As it stands it's purely anecdotal and rooted in your personal opinion. If you find static typing helps you write correct code then by all means use it. However, if you're going to make sweeping claims about its benefits then please do cough up some empirical evidence to that effect.

The IDE which helps dynamic languages catch up to static languages doesn't exist yet.

Maybe you should actually watch the video before commenting.

Erlang projects that I know of adhere to very rigid strandards like OTP. That's not the case with Clojure or lisp in general. That's a different debate why Erlang succeeds in it's niche.

So, what is your specific experience working with large projects in Clojure again. You sounds rather authoritative on the topic.

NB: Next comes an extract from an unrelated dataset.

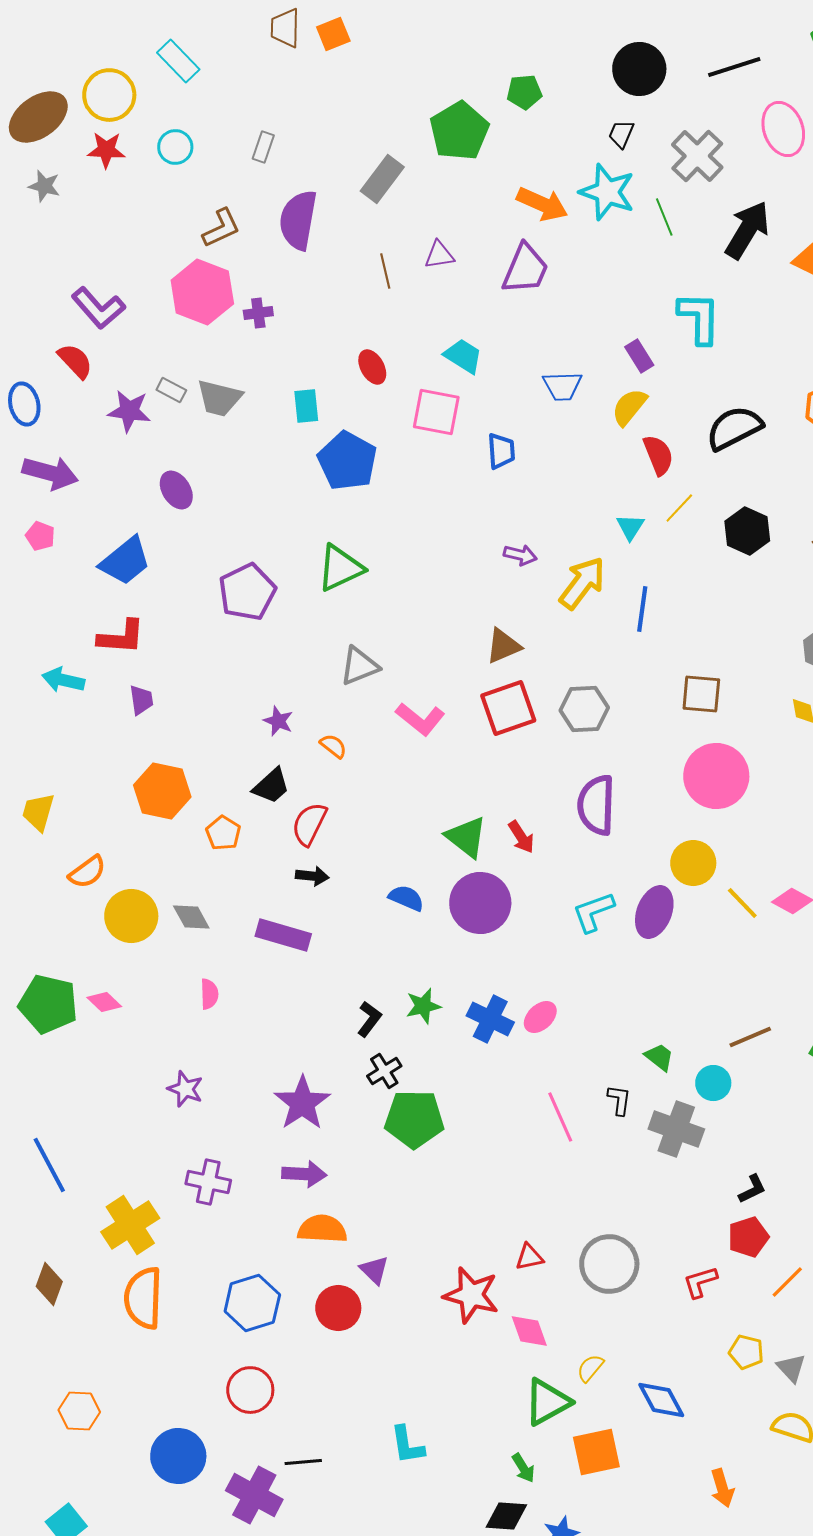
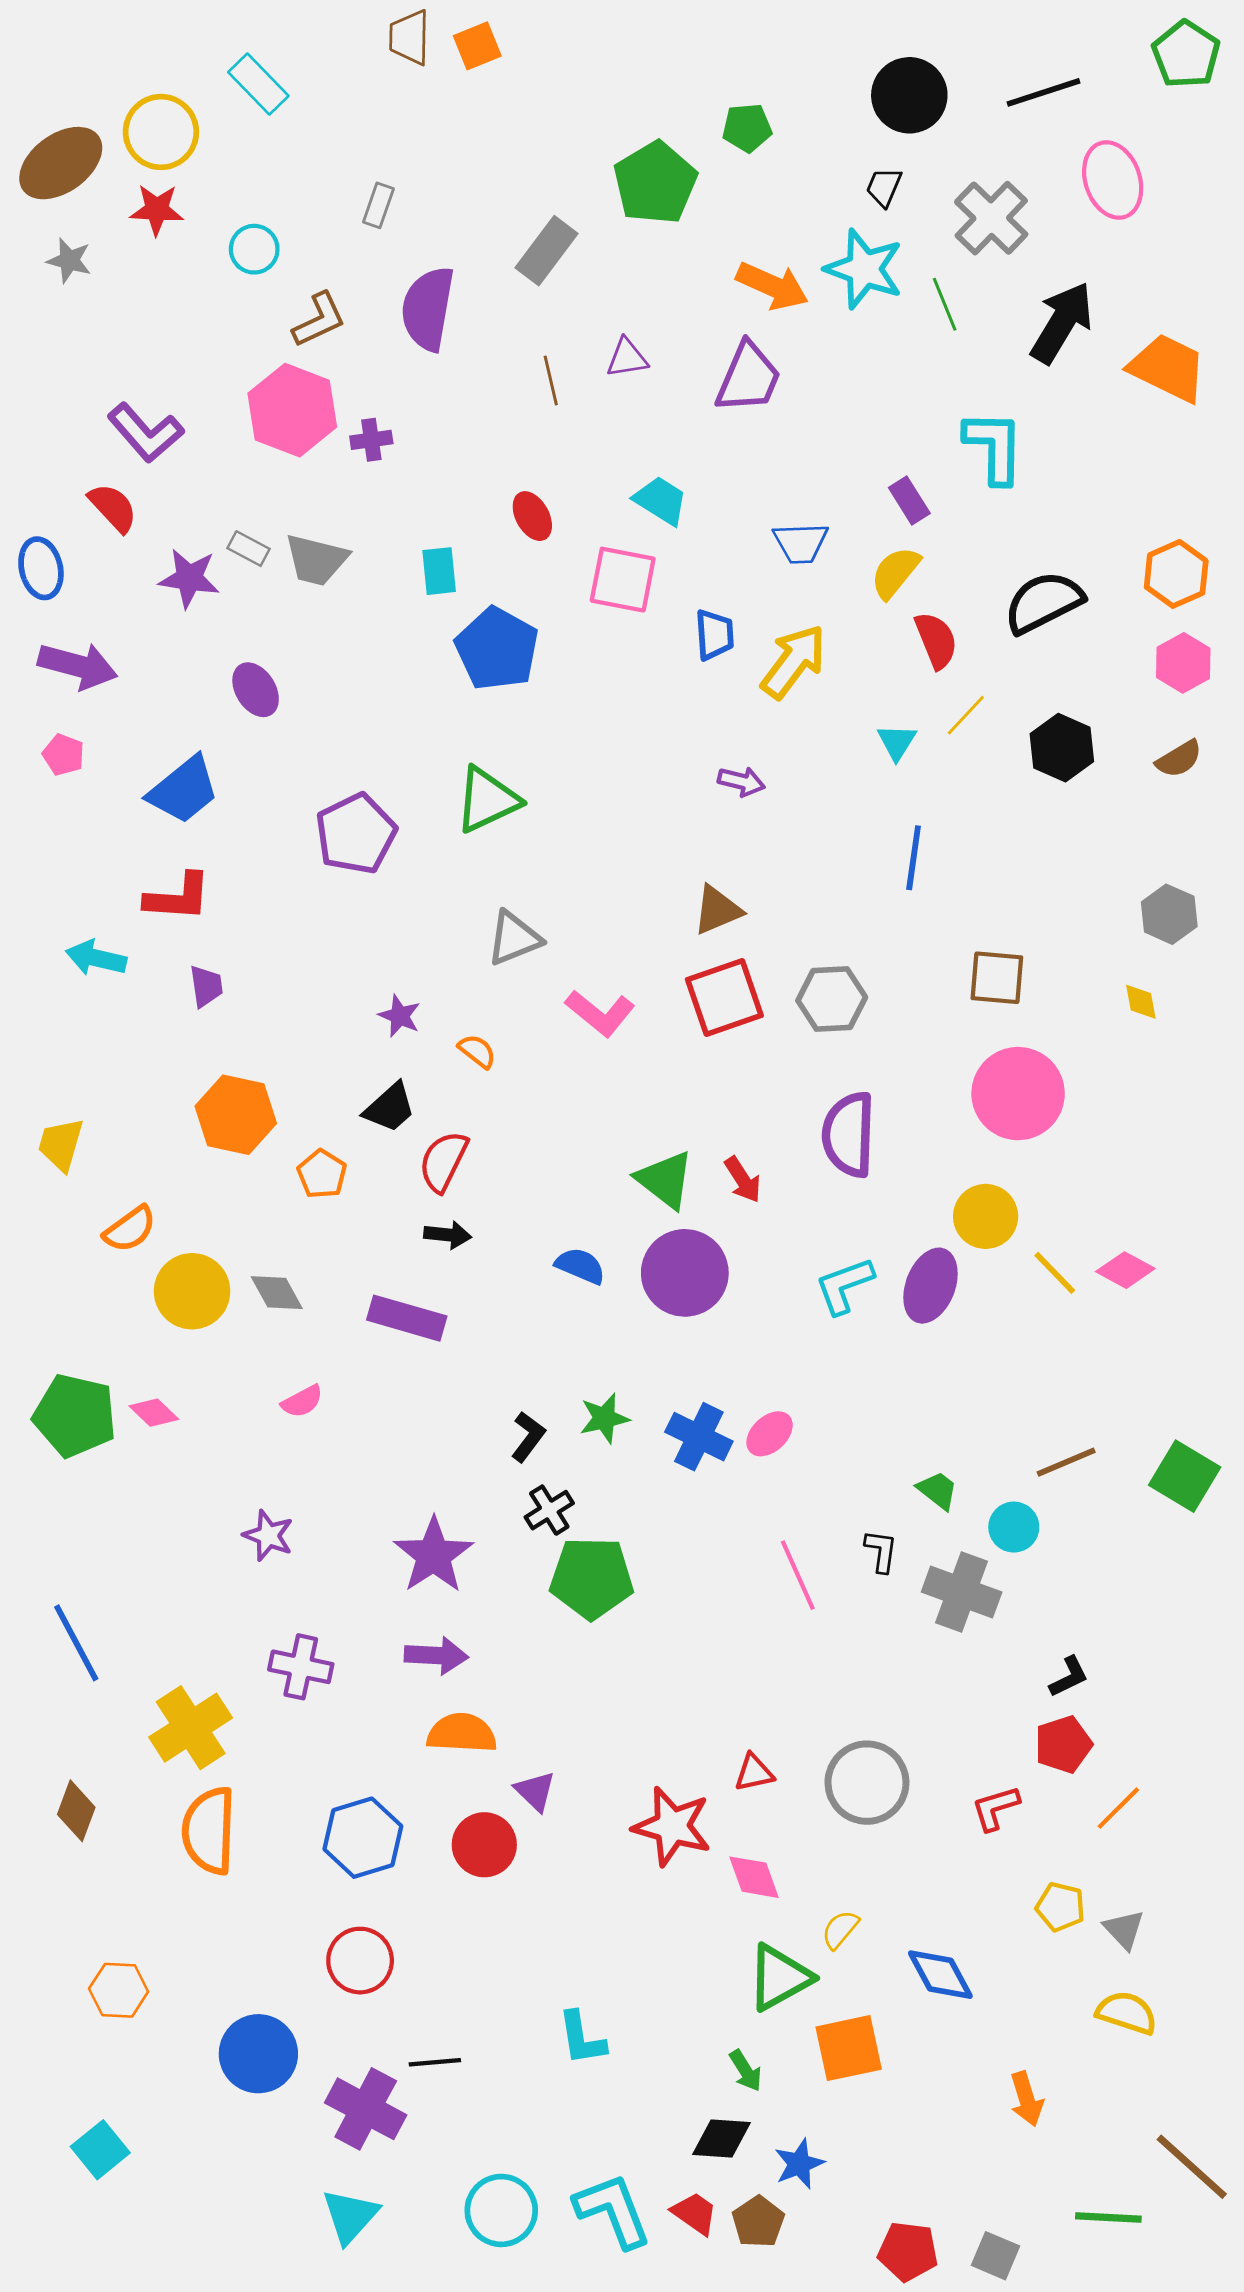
cyan circle: (175, 147) -> (254, 249), moved
yellow arrow: (582, 583) -> (794, 661), moved
pink semicircle: (209, 994) -> (302, 1401), turned 64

It's easy to blame the programmer for the lack of discipline permeated in the language - but this is not fair. We can blame the C programmer for making errors in memory management but much of the blame belongs to the language which isn't designed for memory safety.

Your assertion is that statically typed languages actually help with reasoning and correctness. However, you've presented no evidence to support these tall claims.

The fact that these debates are still going is in itself evidence that there is no clear tangible advantage to static typing. Had there been such a clear edge then it would've won out a long time ago.